* Exercise brief
Copy every line of the entries below word for word, leaving out the pictures.

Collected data
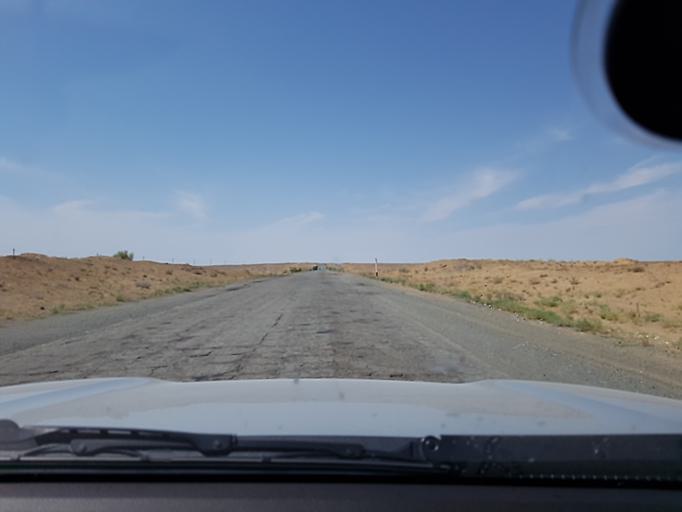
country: UZ
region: Karakalpakstan
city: Mang'it Shahri
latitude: 42.2887
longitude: 60.0755
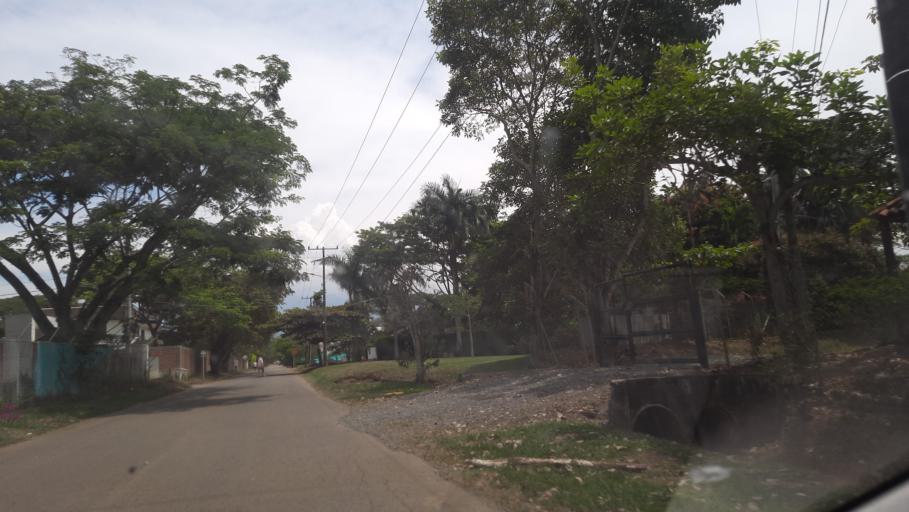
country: CO
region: Valle del Cauca
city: Jamundi
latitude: 3.2682
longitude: -76.5131
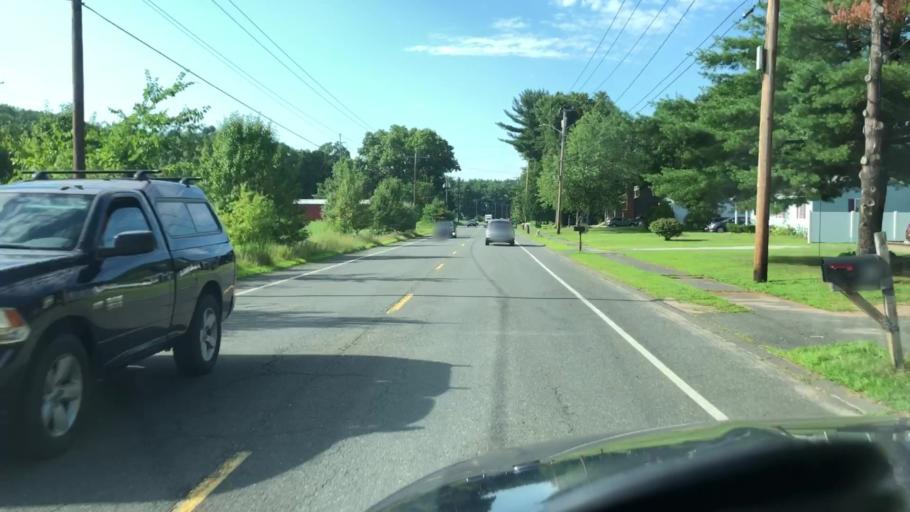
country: US
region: Massachusetts
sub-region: Hampshire County
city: Southampton
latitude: 42.2109
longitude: -72.6901
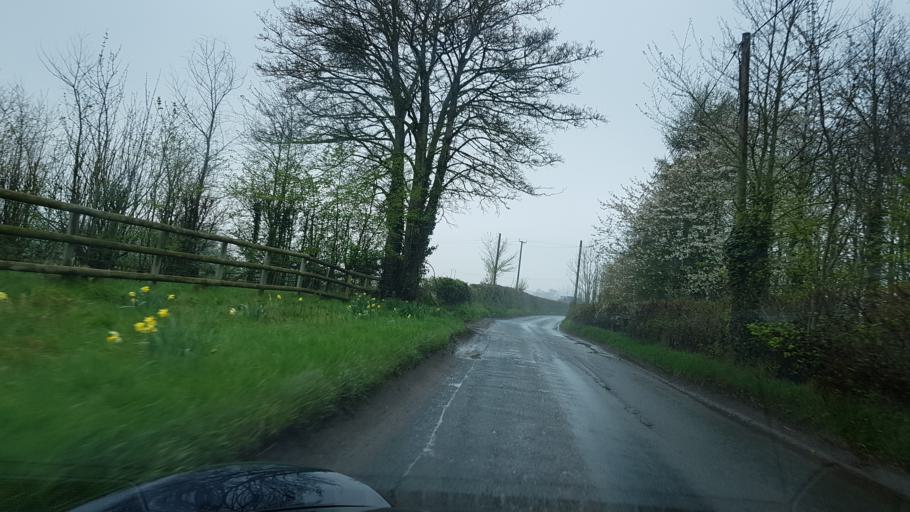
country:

* Correct response
country: UZ
region: Karakalpakstan
city: Mang'it Shahri
latitude: 42.2887
longitude: 60.0755
country: CO
region: Valle del Cauca
city: Jamundi
latitude: 3.2682
longitude: -76.5131
country: US
region: Massachusetts
sub-region: Hampshire County
city: Southampton
latitude: 42.2109
longitude: -72.6901
country:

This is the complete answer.